Depuis son très jeune âge, l’existence de Jonathan Caouette a tout d’une épreuve. Il a été élevé par ses grands-parents parce que sa mère, Renée Leblanc, passait le plus clair de son temps dans des hôpitaux psychiatriques, même si elle pouvait le voir une fois par semaine. Le garçon a aussi été placé dans des familles d’accueil, où il a subi des mauvais traitements.
Le précédent film de Jonathan Caouette, Tarnation (2004), élaboré à partir du matériau filmique considérable accumulé pendant toutes ces années, racontait cette jeunesse à la fois heurtée et avide de rêves, d’échappées dans l’imaginaire. Walk away Renée est comme une déclinaison et un prolongement du film précédent. Il se situe d’abord au présent. Jonathan Caouette retire sa mère d’un centre psychiatrique de Houston, au Texas, où elle est mal soignée, pour l’emmener dans un établissement spécialisé, dans la banlieue de New York.

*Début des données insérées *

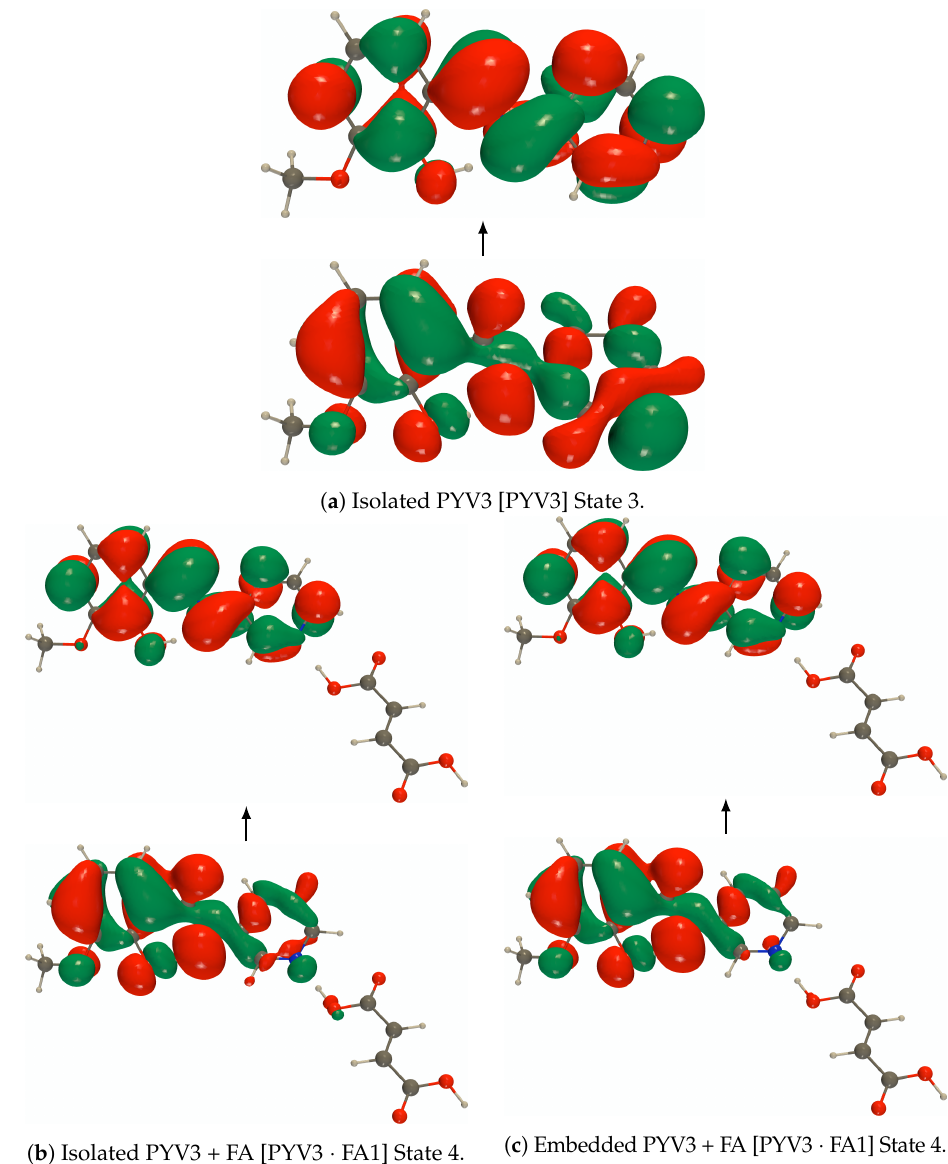
Figure A4. RI-CC2/def2-TZVPD NTOs (holes below the arrows and particles above them, the red (green) lobes are the positive (negative) ones) of the 3rd excited state of the isolated PYV3 [PYV3] enol form and of the 4th excited state of the isolated and embedded PYV3 + FA [PYV3 · FA1] (isovalue of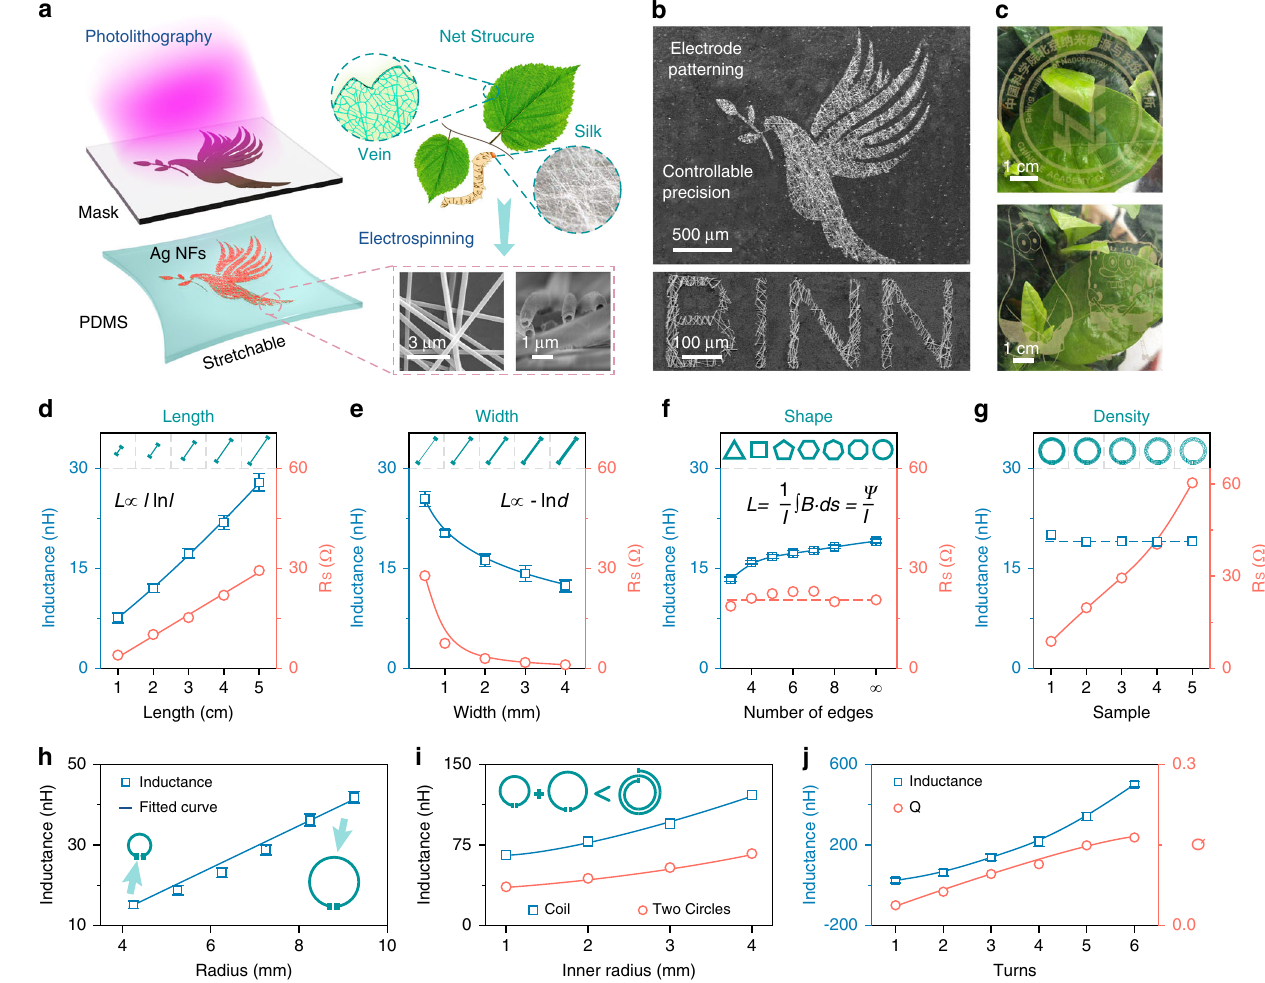
Fig. 1 Fabrication and characterization of high precision patterned Ag nano fi bers (Ag NFs) coil. a Concept illustration the fabrication process of Ag NFs electrode with bioinspired net structure. b SEM images of high-precision patterned Ag NFs electrode. c Digital photos of large-area patterned electrode on PDMS substrate. Inductance and resistance of different electrodes with change in ( d ) length, ( e ) width, ( f ) shape, and ( g ) density. h Inductance variation of circular electrodes with radius. i Inductance comparison between two-turn spiral coil and two single-turn circular electrodes. j L and Q variation of electrodes with number of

C’est un long road-movie, accompli dans une immense camionnette de déménagement – métaphore involontaire de ces « valises » dont on dit qu’on les transporte avec soi, sans toujours réussir à s’en départir. L’occasion pour le cinéaste de montrer la relation exceptionnelle qui le lie à sa mère. Jonathan Caouette lui offre son amour, sa tendresse, sa protection – et lui voue même une grande admiration –, qui passent dans tous les gestes du quotidien et le dévouement dont il fait preuve, sans que celui-ci jamais n’apparaisse comme un sacrifice.
Alors que la mère et le fils sont sur la route – la principale difficulté surgissant du fait qu’ils ont égaré les médicaments de Renée, qu’aucun médecin ne veut prescrire sans hospitalisation immédiate, ce qui finit par avoir des conséquences sur l’état de la malade –, le spectateur fait lui-même des voyages dans le temps. Jonathan Caouette n’ayant jamais cessé de la filmer, il mêle au présent des images du passé plus ou moins récent pour retracer l’histoire de Renée Leblanc : son évidente joie de vivre qui a été rapidement cassée, ses difficiles relations avec ses parents, les étapes de la dégradation de sa santé, et l’attachement indéfectible à son fils, malgré, parfois, des crises violentes.
Le cinéma de Jonathan Caouette relève, on l’aura compris, du genre autobiographique. Mais Walk away Renée, comme Tarnation, ne ressemble pas à un journal intime. Le mot autofiction, aujourd’hui presque passé de mode, conviendrait mieux. D’abord parce que le cinéaste n’use pas de la première personne : il est devant la caméra au même titre que les autres personnages de son film. Ensuite parce qu’il n’hésite pas à réinventer le réel, à donner une forme onirique à ce qui pourrait être, selon lui, le monde des malades mentaux auquel appartient sa mère, en jouant sur tous les moyens que lui offre le cinéma : effets spéciaux, split screen ou musique, folk ou pop, qui rythme en même temps qu’elle aère et dilate le film.
Là se situe la force de Walk away Renée. Loin d’édulcorer ce que la schizophrénie peut entraîner de souffrance, le film n’a rien de naturaliste, multipliant les visions magiques, à la Méliès. « Les gens qui souffrent d’une maladie mentale, je crois qu’ils sont dans un autre espace, et que cet autre espace existe vraiment », dit Jonathan Caouette.
Les images stupéfiantes qui jaillissent ainsi saisissent autant que celle où Renée, avec un nouveau dentier, retrouve soudain son sourire et rajeunit de 20 ans. Grâce au cinéma, Jonathan Caouette a pu imaginer cet « espace » autre où évolue sa mère, où il peut malgré tout la voir belle et apaisée. Le cinéma est une illusion, mais nous aimons les illusions dans lesquelles il nous plonge.